Fri, May 16, 2014 - Page 3 News List

VIETNAM PROTESTS: Officials say no to Beijing’s initiative

CROSS-STRAIT COOPERATION:Lawmakers voiced concern that joining hands with China to deal with sea disputes could undermine Taiwan’s relations with other nations

By Shih Hsiu-chuan  /  Staff reporter

A handout photo released by Greater Tainan Councilor Wang Ting-yu shows a pile of bicycles destroyed in the anti-Chinese protests at an undisclosed location in Vietnam yesterday.

Photo provided by Greater Tainan Councilor Wang Ting-yu

Government officials yesterday rejected Beijing’s call for cross-strait cooperation on dealing with territorial disputes in the South China Sea, pledging not to take sides in any dispute involving claimants.

Minister of Foreign Affairs David Lin (林永樂) told a legislative meeting that the government “sees no room for cooperation with mainland China on South China Sea issues.”

He was answering questions by lawmakers on the government’s response to Taiwan Affairs Office spokesperson Ma Xiaoguang (馬曉光), who on Wednesday renewed calls for cross-strait cooperation on the issue amid ongoing anti-China protests in Vietnam sparked by China’s installation of an oil rig in waters also claimed by Vietnam.

As hundreds of Taiwanese-invested firms were engulfed in the protests in Binh Duong and Dong Nai provinces, Ma told a press conference that China was awaiting Taiwan’s response to its call for cross-strait initiatives in dealing with the issue.

Ma did not elaborate on the content of the initiatives, but said Beijing had presented the proposal to Taiwan through official and unofficial channels.

Ma on Wednesday said that the islands in the South China Sea and their adjacent waters are inherent territory of China and that safeguarding the nation’s sovereignty and its territory as well as maintaining the overall interests of “zhonghua minzu (中華民族)” is a “responsibility that lies with people on both sides of the [Taiwan] Strait.”

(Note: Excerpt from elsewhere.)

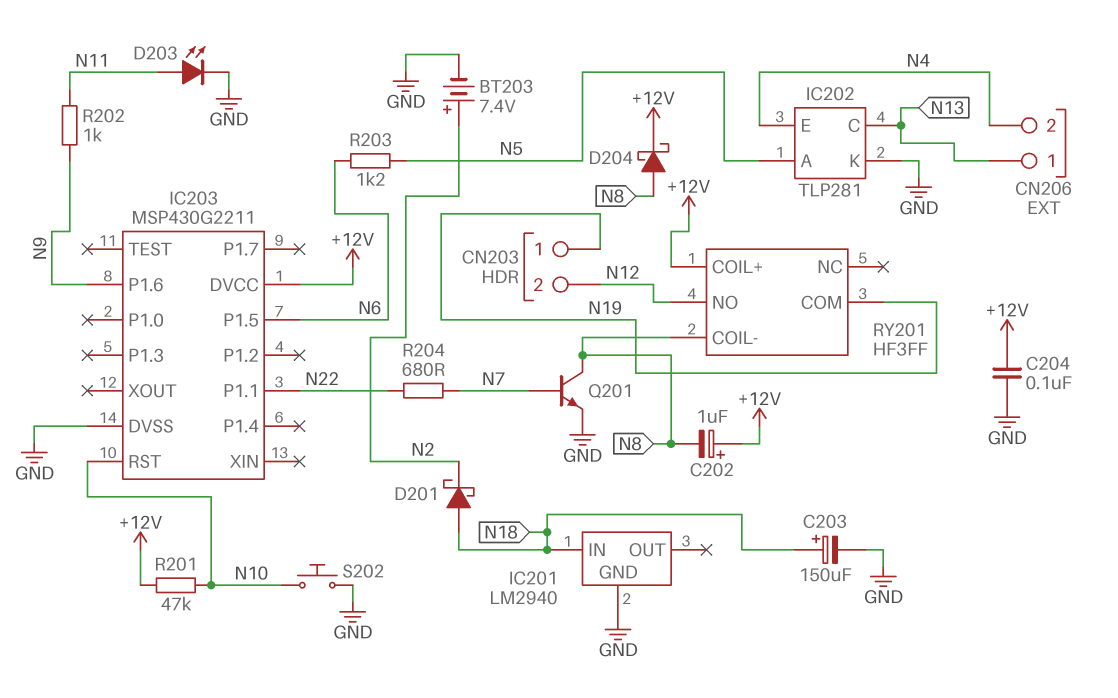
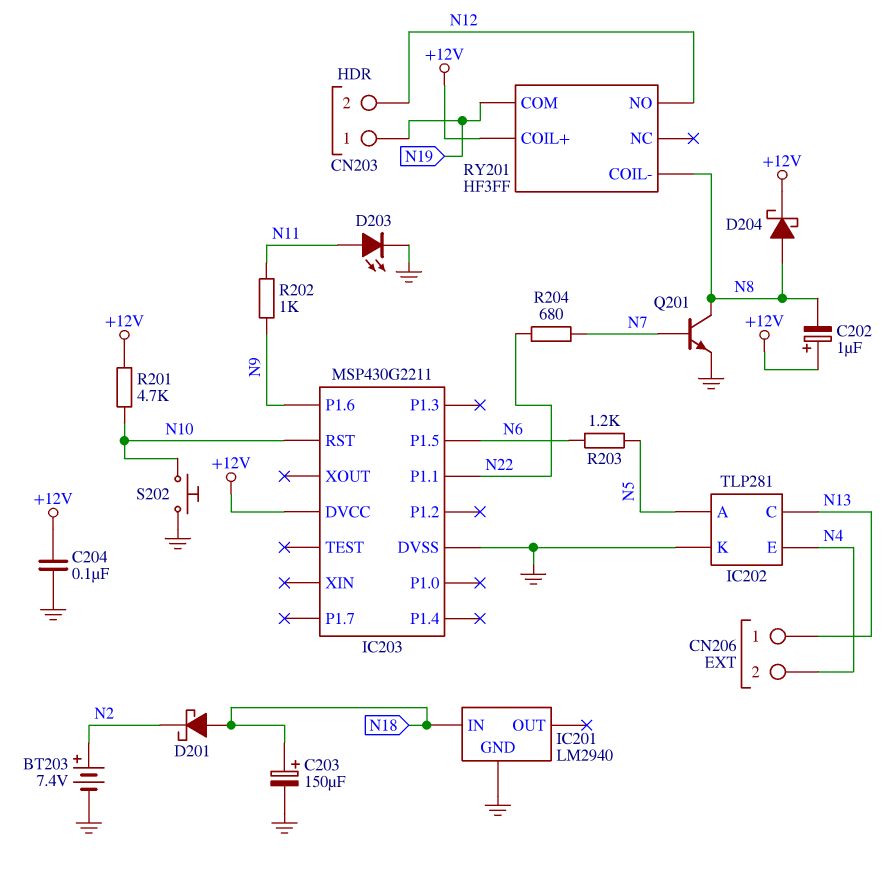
R201: 47k (+12V, N10) -> 4.7k (+12V, N10)

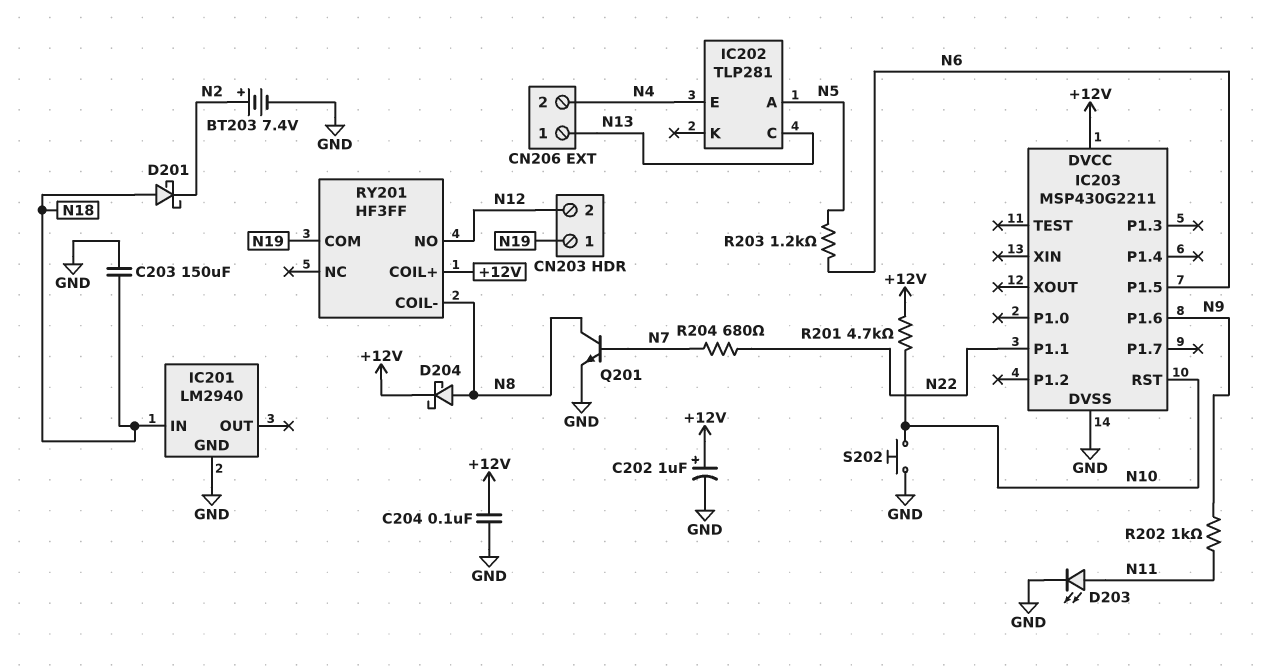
C202: 1uF (plus +12V, minus N8) -> 1uF (plus +12V, minus GND)
C203: 150uF (plus N18, minus GND) -> 150uF (GND, N18)
IC202 pin K: GND -> none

Several lawmakers expressed concern that having Taipei and Beijing join hands in asserting sovereignty over the region could have serious repercussions on Taiwan’s relations with other South China Sea claimants and their allies.

Chinese Nationalist Party (KMT) Legislator Johnny Chiang (江啟臣) said that cooperation between Taiwan and China on the territorial disputes “could widen the chasm of misunderstanding among Vietnamese people against Taiwan.”

The misunderstanding is already there and is partly responsible for the protests targeting Taiwanese-invested businesses, Chiang said.

KMT Legislator Lu Shiow-yen (盧秀燕) suggested that the government seek to establish diplomatic relations with countries engaged in confrontation with China over territorial issues, such as Vietnam and the Philippines, with the help of the US and Japan to allay doubts they might have about Taiwan siding with China on the disputes.

“You should bring up the issue with the US to turn the crisis into an opportunity,” Lu said.

National Security Bureau Director-General Lee Hsiang-chou (李翔宙) dismissed Lu’s suggestion, saying that Taiwan should “stay neutral on any conflict between two [or more] parties in a territorial dispute.”

Any countries involved in a territorial dispute should seek to have the dispute resolved in accordance with international law, Lee said.

“We are not a troublemaker, but a peacemaker. We would like to see countries embrace the spirit of the East China Sea Peace Initiative to handle the dispute in the South China Sea,” Lee said, referring to President Ma Ying-jeou’s (馬英九) proposal to have the Diaoyutai Islands (釣魚台) issue, with Taiwan, China and Japan laying claim to the islands, peacefully resolved through dialogue.

Lin said that the cross-strait relationship is of equal importance to the nation’s relationship with the US, Japan, the Philippines and Vietnam.